━━━━━ Document extract ━━━━━
Kirby's questions were met with annoyance, then defensiveness. The surgeons may have wanted to improve, but Kirby was hardly subtle. Some felt personally targeted, and his constant talk about hiring better surgeons surely was threatening. After all, that meant less money for the existing staff. "The minute you bring in new physicians, you're cutting the pie into smaller pieces," Rotatori says.

The lawyer would later detail the cases in a letter to University Hospitals' attorney. "Patients died at the hands of a group of careless surgeons, whose concerns were largely monetary instead of medical," he wrote. After listing 11 particular deaths, he added, "There are dozens of similar cases, perhaps as many as 50."

The high death estimate isn't just Kirby's. Rotatori says three other surgeons -- Dr. Arthur Hill, Dr. Derrick McElroy, and Smith -- also believe that dozens of patients died needlessly.
━━━━━ Excerpted records ━━━━━
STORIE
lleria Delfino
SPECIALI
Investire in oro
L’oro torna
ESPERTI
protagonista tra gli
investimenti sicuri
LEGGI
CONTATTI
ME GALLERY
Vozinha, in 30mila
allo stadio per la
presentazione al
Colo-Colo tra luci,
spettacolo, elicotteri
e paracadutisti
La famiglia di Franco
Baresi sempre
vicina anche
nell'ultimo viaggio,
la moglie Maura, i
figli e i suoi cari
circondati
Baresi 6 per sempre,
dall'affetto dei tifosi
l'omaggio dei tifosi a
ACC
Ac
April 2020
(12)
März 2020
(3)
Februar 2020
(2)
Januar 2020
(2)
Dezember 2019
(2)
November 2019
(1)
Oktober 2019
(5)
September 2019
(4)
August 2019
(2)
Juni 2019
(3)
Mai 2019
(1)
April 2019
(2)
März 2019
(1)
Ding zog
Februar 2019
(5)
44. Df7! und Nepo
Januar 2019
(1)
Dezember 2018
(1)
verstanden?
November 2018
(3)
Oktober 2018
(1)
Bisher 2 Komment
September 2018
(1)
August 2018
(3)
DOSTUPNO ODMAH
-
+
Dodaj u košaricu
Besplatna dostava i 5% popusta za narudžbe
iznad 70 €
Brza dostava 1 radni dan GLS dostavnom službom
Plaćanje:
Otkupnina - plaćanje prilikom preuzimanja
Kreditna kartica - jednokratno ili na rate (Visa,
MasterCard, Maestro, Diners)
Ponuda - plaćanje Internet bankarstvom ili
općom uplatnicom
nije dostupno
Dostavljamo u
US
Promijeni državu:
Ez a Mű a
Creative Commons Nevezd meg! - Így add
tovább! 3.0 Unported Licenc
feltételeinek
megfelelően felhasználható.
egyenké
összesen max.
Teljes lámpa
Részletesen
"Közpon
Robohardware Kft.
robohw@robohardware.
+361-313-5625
━━━━━
### What you should do:
Write out the account of Kirby and the surgeons from "The lawyer would" up to and including "patients died needlessly.". The items are separate material, apart from the text.

### Response to this exercise:
The lawyer would later detail the cases in a letter to University Hospitals' attorney. "Patients died at the hands of a group of careless surgeons, whose concerns were largely monetary instead of medical," he wrote. After listing 11 particular deaths, he added, "There are dozens of similar cases, perhaps as many as 50."

The high death estimate isn't just Kirby's. Rotatori says three other surgeons -- Dr. Arthur Hill, Dr. Derrick McElroy, and Smith -- also believe that dozens of patients died needlessly.